Exercise material below:
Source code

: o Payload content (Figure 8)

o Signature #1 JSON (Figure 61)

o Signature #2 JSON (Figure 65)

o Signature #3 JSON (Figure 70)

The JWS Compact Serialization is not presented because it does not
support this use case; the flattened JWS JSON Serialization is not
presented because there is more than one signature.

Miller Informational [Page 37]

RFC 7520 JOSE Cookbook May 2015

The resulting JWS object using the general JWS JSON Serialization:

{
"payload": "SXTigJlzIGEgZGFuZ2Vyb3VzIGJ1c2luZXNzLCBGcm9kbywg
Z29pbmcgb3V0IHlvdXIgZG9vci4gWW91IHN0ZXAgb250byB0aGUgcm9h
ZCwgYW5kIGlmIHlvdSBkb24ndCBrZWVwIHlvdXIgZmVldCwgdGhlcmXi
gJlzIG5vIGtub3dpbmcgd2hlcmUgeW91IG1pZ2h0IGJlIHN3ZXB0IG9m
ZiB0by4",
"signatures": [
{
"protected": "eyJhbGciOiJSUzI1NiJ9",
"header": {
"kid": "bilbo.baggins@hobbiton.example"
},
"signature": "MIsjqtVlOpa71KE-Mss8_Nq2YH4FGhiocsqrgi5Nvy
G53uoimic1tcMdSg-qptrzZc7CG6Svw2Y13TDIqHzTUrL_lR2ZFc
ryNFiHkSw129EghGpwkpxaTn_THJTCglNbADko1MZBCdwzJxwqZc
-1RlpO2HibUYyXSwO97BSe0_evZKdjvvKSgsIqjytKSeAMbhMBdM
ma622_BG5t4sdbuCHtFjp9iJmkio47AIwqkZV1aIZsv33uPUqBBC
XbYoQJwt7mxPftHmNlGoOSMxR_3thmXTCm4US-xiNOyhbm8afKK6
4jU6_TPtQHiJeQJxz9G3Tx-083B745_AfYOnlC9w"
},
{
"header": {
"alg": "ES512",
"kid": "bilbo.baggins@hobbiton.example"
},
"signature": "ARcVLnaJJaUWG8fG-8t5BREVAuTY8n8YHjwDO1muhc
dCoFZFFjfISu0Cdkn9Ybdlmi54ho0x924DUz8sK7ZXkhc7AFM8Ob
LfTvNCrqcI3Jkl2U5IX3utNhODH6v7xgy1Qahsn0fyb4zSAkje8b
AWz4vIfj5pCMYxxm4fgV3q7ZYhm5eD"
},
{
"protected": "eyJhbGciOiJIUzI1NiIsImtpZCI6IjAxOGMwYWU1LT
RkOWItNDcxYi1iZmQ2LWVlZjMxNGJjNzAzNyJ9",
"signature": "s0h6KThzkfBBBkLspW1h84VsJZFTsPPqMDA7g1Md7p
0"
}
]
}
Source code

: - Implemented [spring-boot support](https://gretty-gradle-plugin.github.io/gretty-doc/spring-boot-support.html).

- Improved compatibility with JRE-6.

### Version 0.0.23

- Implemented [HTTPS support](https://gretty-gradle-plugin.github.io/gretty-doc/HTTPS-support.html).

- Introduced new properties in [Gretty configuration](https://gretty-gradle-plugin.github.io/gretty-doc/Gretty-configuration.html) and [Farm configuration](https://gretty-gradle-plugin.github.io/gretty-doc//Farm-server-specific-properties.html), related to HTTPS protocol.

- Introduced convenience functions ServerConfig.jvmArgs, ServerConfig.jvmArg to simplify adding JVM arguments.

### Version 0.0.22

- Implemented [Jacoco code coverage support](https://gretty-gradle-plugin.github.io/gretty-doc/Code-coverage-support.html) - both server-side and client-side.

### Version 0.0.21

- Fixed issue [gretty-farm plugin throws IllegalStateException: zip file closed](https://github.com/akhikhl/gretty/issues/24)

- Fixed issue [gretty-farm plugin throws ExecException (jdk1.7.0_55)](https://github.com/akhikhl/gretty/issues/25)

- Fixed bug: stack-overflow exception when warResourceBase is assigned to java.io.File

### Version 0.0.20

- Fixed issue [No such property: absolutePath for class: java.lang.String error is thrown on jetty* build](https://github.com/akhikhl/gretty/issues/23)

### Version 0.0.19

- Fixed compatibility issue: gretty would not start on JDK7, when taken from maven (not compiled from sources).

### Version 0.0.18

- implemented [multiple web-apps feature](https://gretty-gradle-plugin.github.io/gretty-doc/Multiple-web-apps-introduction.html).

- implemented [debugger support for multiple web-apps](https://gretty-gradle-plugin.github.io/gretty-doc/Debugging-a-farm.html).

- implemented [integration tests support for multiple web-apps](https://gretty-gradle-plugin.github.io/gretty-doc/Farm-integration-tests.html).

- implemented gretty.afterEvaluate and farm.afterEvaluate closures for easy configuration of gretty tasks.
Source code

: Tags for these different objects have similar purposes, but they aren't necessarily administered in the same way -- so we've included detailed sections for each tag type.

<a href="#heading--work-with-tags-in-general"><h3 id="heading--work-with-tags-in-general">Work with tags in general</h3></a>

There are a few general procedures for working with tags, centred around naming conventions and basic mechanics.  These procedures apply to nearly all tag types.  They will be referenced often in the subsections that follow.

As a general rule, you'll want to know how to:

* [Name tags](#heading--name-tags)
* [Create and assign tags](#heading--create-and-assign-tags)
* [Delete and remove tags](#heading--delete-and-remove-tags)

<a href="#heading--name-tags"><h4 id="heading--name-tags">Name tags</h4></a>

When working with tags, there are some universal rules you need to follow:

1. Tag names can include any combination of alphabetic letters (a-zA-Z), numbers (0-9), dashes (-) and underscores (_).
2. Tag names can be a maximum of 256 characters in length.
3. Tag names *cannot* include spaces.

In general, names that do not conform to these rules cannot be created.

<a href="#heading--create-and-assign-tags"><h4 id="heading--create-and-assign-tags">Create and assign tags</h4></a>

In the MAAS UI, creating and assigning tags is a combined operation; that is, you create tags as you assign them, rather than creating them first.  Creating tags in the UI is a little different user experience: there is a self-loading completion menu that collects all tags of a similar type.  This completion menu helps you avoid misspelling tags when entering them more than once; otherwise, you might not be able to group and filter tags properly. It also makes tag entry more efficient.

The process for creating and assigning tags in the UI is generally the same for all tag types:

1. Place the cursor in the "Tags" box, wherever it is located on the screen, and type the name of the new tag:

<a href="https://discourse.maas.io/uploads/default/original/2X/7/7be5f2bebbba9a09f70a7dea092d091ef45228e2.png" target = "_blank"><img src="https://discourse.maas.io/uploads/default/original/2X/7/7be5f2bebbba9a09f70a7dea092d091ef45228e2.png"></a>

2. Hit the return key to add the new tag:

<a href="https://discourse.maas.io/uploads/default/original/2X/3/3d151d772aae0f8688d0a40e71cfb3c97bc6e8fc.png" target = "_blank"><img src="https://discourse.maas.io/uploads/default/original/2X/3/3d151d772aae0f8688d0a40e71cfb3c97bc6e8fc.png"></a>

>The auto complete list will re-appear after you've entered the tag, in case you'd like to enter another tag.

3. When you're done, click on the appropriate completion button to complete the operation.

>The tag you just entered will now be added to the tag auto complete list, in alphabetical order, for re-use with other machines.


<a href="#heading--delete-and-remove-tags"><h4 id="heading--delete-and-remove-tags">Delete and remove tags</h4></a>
End of Exercise material.
What is expected: Which lines of the data hold the string "Introduced"? Return each of them.

Task answer:
- Introduced new properties in [Gretty configuration](https://gretty-gradle-plugin.github.io/gretty-doc/Gretty-configuration.html) and [Farm configuration](https://gretty-gradle-plugin.github.io/gretty-doc//Farm-server-specific-properties.html), related to HTTPS protocol.
- Introduced convenience functions ServerConfig.jvmArgs, ServerConfig.jvmArg to simplify adding JVM arguments.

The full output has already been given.